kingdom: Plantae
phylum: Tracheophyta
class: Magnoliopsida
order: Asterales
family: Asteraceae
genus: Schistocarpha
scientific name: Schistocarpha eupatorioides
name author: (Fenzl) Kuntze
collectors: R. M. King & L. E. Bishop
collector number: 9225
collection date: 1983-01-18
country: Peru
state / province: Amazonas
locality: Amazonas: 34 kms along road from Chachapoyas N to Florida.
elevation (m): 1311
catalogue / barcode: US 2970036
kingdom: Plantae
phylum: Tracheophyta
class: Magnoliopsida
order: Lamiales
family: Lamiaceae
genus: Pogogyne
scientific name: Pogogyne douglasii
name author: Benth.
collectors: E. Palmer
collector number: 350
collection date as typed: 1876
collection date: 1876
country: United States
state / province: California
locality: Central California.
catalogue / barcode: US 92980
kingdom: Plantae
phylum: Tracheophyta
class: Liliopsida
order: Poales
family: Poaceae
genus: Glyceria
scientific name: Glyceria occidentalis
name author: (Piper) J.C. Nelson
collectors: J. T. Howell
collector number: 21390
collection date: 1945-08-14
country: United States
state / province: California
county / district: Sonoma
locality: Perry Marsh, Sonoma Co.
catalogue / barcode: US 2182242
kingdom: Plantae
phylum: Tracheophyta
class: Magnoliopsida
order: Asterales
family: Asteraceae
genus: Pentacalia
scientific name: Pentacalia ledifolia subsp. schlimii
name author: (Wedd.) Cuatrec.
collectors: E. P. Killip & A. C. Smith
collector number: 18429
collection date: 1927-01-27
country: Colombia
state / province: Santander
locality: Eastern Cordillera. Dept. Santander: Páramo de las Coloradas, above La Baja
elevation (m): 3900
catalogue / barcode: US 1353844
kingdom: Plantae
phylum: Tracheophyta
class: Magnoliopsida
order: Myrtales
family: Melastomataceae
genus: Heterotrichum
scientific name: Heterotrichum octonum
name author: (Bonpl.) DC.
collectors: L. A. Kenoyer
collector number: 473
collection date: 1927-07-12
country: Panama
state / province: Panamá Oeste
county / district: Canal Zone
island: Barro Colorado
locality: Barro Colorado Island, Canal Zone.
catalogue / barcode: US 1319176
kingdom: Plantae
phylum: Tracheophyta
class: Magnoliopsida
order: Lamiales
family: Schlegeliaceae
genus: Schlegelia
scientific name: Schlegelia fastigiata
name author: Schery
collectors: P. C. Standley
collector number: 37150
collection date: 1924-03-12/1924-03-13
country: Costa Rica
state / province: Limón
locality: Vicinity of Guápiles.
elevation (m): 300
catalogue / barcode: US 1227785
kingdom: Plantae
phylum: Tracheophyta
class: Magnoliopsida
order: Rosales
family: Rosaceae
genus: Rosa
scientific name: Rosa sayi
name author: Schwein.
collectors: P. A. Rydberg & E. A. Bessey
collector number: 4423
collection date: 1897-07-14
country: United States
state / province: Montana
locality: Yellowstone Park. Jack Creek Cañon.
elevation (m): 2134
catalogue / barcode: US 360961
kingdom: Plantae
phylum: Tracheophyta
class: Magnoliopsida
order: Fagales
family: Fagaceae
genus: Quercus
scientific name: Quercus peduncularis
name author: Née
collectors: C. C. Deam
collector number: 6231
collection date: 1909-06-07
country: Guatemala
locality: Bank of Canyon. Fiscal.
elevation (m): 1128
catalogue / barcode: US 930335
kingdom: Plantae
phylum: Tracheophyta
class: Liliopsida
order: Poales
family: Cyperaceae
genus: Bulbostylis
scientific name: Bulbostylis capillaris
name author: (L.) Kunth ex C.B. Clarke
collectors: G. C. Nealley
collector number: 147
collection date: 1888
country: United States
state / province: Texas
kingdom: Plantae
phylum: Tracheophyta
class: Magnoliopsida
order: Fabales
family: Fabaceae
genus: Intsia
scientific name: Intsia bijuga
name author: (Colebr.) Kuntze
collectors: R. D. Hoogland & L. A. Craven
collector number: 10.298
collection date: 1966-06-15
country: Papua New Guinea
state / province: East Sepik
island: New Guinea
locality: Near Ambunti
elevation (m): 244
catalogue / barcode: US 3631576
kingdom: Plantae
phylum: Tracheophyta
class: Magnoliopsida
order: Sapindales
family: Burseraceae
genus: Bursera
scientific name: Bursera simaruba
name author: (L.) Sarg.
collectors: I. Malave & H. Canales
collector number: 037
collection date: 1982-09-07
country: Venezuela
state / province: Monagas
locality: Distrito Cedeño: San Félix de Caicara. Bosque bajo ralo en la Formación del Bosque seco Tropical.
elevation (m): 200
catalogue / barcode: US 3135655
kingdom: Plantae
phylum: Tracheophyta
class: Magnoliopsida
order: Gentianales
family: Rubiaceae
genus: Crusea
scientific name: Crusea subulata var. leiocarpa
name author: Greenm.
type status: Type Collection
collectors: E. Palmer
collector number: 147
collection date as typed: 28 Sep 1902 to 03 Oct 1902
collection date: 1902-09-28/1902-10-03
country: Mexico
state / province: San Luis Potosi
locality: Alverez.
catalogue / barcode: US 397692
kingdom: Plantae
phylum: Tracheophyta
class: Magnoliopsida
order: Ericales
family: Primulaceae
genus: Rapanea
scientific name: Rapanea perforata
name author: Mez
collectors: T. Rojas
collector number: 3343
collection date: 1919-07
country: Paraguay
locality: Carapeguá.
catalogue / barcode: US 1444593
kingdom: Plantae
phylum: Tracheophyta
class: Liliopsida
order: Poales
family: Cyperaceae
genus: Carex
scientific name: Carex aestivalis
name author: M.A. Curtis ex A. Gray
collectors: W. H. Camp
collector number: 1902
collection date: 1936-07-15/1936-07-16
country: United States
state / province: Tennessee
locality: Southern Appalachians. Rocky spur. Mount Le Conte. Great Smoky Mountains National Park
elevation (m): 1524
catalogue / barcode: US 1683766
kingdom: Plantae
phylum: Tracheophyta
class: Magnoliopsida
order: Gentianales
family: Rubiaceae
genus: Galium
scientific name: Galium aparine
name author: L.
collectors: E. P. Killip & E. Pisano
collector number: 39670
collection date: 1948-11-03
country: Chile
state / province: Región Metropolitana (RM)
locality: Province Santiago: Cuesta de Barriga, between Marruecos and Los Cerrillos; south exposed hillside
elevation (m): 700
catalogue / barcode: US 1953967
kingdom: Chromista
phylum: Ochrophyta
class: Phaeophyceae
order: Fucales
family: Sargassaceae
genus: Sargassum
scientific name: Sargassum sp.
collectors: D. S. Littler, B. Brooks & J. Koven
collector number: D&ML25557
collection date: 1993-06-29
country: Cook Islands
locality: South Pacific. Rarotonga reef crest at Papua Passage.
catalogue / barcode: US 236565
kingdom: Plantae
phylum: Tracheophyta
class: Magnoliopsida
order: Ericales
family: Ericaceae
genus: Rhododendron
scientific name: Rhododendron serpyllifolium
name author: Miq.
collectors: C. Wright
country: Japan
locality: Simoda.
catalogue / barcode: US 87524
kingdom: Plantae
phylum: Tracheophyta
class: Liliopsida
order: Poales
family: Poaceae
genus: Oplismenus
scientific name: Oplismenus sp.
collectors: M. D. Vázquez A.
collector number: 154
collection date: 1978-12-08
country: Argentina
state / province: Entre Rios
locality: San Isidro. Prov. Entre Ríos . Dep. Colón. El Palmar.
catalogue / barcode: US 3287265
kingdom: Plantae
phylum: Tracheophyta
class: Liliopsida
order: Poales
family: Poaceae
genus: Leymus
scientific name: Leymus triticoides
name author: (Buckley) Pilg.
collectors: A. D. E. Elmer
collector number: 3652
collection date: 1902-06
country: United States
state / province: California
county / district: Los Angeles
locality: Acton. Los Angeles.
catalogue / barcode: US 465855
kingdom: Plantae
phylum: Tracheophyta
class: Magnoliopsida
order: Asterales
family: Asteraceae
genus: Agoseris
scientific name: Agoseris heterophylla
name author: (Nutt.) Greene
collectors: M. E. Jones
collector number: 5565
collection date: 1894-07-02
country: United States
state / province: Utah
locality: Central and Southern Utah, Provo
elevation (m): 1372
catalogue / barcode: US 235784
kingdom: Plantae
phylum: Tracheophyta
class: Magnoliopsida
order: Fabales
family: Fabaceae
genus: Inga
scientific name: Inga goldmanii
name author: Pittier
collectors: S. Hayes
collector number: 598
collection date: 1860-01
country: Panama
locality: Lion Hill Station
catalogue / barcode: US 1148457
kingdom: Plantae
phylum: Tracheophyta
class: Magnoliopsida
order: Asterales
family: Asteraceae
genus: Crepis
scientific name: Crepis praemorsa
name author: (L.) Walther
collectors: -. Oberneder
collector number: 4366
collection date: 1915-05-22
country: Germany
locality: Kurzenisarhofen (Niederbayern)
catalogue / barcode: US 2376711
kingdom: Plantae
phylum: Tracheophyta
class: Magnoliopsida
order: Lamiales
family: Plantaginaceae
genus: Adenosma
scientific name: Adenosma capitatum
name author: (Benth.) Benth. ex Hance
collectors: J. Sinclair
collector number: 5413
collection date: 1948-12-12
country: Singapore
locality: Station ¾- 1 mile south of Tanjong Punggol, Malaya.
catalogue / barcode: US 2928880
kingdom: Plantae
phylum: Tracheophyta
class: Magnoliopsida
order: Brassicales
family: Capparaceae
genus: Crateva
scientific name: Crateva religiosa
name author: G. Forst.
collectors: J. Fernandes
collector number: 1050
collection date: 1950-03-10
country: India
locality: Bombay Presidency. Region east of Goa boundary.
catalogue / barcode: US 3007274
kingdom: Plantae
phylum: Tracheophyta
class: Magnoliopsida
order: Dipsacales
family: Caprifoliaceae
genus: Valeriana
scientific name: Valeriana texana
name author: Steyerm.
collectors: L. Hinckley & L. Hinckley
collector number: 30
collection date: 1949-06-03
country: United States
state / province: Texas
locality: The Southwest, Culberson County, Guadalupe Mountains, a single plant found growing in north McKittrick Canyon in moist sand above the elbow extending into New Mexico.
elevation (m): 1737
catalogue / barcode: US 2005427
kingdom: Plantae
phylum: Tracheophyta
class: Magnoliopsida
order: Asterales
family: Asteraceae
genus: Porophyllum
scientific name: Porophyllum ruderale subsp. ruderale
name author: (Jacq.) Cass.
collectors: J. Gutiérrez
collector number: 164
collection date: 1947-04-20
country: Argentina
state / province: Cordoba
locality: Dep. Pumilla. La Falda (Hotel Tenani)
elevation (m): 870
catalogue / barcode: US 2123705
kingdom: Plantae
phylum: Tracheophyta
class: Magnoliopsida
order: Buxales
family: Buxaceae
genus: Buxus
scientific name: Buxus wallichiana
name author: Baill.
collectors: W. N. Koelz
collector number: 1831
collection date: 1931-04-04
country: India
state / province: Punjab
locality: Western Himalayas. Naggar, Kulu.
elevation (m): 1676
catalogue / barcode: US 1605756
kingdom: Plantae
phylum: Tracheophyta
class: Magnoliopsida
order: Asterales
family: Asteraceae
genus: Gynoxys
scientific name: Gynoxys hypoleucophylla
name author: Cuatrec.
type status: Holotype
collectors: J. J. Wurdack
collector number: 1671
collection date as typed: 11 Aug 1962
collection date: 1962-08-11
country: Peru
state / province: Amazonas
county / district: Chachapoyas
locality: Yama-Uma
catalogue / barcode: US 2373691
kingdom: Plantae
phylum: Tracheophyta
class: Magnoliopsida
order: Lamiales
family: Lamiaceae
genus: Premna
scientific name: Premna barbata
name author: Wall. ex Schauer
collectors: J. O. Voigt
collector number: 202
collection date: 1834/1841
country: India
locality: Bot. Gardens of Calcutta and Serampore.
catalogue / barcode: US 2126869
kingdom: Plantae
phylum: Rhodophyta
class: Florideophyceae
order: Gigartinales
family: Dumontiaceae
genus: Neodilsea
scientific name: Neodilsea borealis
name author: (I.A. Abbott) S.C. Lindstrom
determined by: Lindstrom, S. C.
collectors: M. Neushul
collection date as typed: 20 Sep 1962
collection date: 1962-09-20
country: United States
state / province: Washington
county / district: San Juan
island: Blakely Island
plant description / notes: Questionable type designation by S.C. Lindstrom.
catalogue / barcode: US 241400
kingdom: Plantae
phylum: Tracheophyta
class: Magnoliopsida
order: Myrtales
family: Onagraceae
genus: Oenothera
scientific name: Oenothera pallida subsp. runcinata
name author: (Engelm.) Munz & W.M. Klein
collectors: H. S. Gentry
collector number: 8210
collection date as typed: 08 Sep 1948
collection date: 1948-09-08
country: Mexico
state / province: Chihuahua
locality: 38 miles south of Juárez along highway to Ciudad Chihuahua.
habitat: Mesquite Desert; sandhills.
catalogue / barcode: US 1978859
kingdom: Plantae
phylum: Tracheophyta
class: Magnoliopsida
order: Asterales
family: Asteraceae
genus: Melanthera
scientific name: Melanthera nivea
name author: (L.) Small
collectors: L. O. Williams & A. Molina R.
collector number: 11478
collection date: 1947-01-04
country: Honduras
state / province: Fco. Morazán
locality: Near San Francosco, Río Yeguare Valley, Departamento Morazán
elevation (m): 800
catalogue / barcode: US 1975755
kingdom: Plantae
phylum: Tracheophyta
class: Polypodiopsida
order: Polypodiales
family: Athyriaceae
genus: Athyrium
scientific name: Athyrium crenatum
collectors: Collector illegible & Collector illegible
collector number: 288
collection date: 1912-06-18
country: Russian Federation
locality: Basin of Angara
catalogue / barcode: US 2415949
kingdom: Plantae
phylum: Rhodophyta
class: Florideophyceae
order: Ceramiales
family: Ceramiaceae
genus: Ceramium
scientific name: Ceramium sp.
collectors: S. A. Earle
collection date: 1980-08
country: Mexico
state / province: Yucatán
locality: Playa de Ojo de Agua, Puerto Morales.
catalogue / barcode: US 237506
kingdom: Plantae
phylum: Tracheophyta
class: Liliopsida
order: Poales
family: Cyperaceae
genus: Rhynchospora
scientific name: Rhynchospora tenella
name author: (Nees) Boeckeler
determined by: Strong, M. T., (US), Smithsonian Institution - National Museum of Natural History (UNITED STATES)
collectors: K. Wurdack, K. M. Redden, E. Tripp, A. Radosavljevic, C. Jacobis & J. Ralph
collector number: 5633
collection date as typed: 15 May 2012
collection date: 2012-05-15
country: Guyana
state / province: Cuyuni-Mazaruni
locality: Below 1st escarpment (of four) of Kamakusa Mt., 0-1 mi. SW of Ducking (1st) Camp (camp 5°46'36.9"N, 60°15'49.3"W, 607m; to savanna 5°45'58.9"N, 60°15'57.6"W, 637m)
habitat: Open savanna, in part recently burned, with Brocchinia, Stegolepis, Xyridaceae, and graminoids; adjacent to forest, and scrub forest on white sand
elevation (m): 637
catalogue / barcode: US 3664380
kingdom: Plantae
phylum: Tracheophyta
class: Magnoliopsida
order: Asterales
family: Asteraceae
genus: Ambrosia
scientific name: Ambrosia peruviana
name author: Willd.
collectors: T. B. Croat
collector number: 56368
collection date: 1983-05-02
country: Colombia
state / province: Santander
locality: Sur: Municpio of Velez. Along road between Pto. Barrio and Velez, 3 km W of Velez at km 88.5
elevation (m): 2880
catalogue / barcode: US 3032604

************

What you have to do: Convert the stretch of rows above, from the line that contains "locality: Eastern Cordillera." through the line that contains "name author: (Colebr.) Kuntze", into a numbered list, omitting any blank lines.

Solution to this exercise:
1. locality: Eastern Cordillera. Dept. Santander: Páramo de las Coloradas, above La Baja
2. elevation (m): 3900
3. catalogue / barcode: US 1353844
4. kingdom: Plantae
5. phylum: Tracheophyta
6. class: Magnoliopsida
7. order: Myrtales
8. family: Melastomataceae
9. genus: Heterotrichum
10. scientific name: Heterotrichum octonum
11. name author: (Bonpl.) DC.
12. collectors: L. A. Kenoyer
13. collector number: 473
14. collection date: 1927-07-12
15. country: Panama
16. state / province: Panamá Oeste
17. county / district: Canal Zone
18. island: Barro Colorado
19. locality: Barro Colorado Island, Canal Zone.
20. catalogue / barcode: US 1319176
21. kingdom: Plantae
22. phylum: Tracheophyta
23. class: Magnoliopsida
24. order: Lamiales
25. family: Schlegeliaceae
26. genus: Schlegelia
27. scientific name: Schlegelia fastigiata
28. name author: Schery
29. collectors: P. C. Standley
30. collector number: 37150
31. collection date: 1924-03-12/1924-03-13
32. country: Costa Rica
33. state / province: Limón
34. locality: Vicinity of Guápiles.
35. elevation (m): 300
36. catalogue / barcode: US 1227785
37. kingdom: Plantae
38. phylum: Tracheophyta
39. class: Magnoliopsida
40. order: Rosales
41. family: Rosaceae
42. genus: Rosa
43. scientific name: Rosa sayi
44. name author: Schwein.
45. collectors: P. A. Rydberg & E. A. Bessey
46. collector number: 4423
47. collection date: 1897-07-14
48. country: United States
49. state / province: Montana
50. locality: Yellowstone Park. Jack Creek Cañon.
51. elevation (m): 2134
52. catalogue / barcode: US 360961
53. kingdom: Plantae
54. phylum: Tracheophyta
55. class: Magnoliopsida
56. order: Fagales
57. family: Fagaceae
58. genus: Quercus
59. scientific name: Quercus peduncularis
60. name author: Née
61. collectors: C. C. Deam
62. collector number: 6231
63. collection date: 1909-06-07
64. country: Guatemala
65. locality: Bank of Canyon. Fiscal.
66. elevation (m): 1128
67. catalogue / barcode: US 930335
68. kingdom: Plantae
69. phylum: Tracheophyta
70. class: Liliopsida
71. order: Poales
72. family: Cyperaceae
73. genus: Bulbostylis
74. scientific name: Bulbostylis capillaris
75. name author: (L.) Kunth ex C.B. Clarke
76. collectors: G. C. Nealley
77. collector number: 147
78. collection date: 1888
79. country: United States
80. state / province: Texas
81. kingdom: Plantae
82. phylum: Tracheophyta
83. class: Magnoliopsida
84. order: Fabales
85. family: Fabaceae
86. genus: Intsia
87. scientific name: Intsia bijuga
88. name author: (Colebr.) Kuntze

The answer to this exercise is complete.